Camera intrinsics data:
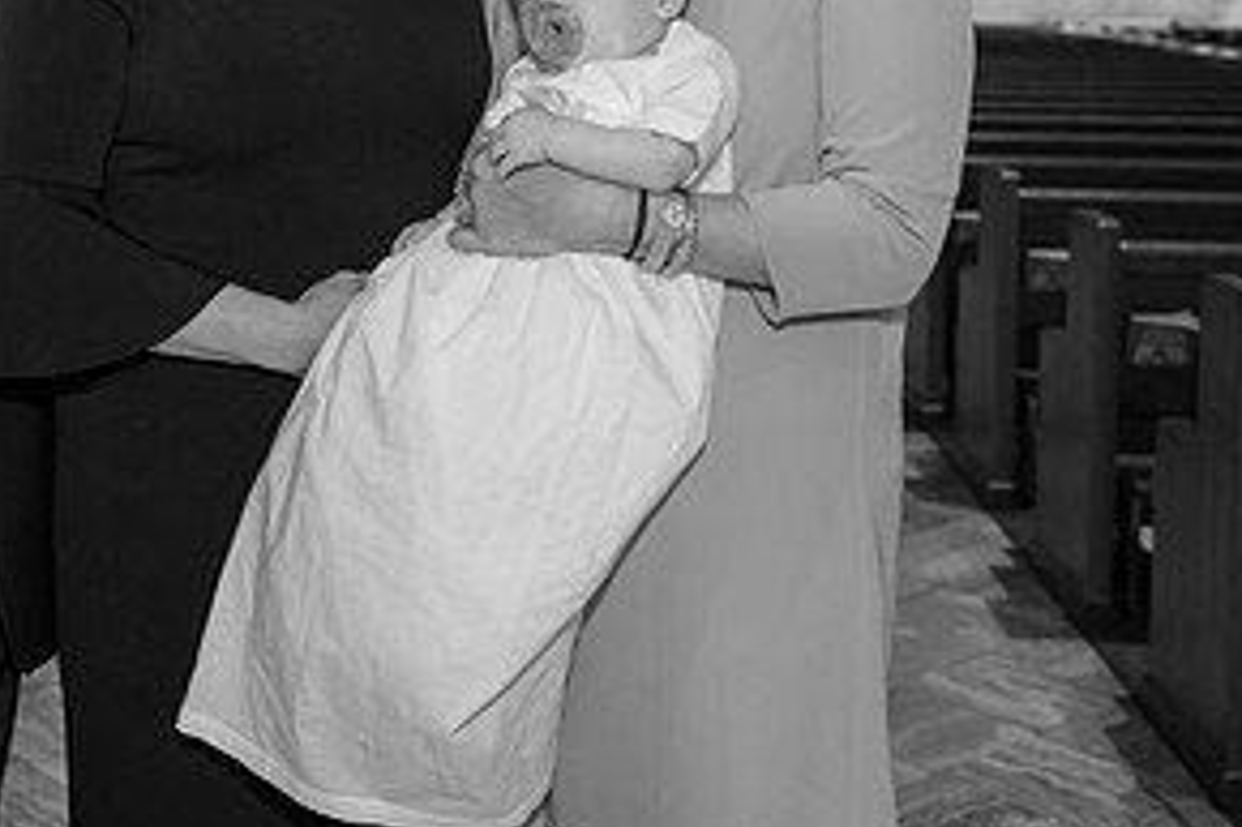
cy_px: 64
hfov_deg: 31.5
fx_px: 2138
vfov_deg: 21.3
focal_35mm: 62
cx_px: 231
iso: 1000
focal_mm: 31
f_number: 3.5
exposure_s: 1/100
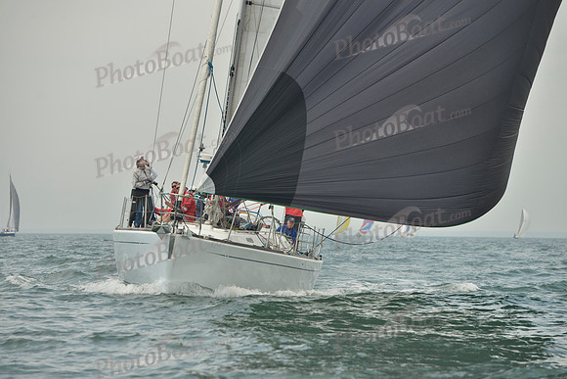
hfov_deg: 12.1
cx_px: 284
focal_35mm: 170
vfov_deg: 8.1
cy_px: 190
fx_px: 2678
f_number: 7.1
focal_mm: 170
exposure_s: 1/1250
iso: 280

--

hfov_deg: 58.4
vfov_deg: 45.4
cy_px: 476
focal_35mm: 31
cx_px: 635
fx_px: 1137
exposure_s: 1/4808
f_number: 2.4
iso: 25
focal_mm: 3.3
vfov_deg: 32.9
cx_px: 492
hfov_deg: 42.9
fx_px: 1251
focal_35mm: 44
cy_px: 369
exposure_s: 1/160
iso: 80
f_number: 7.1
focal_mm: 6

▶ EXERCISE GOAL
All that should be written out is the stretch of lines above between the one holding "fx_px: 1137" and the one holding "focal_mm: 6", inclusive, exactly as given.

▶ RESULT
fx_px: 1137
exposure_s: 1/4808
f_number: 2.4
iso: 25
focal_mm: 3.3
vfov_deg: 32.9
cx_px: 492
hfov_deg: 42.9
fx_px: 1251
focal_35mm: 44
cy_px: 369
exposure_s: 1/160
iso: 80
f_number: 7.1
focal_mm: 6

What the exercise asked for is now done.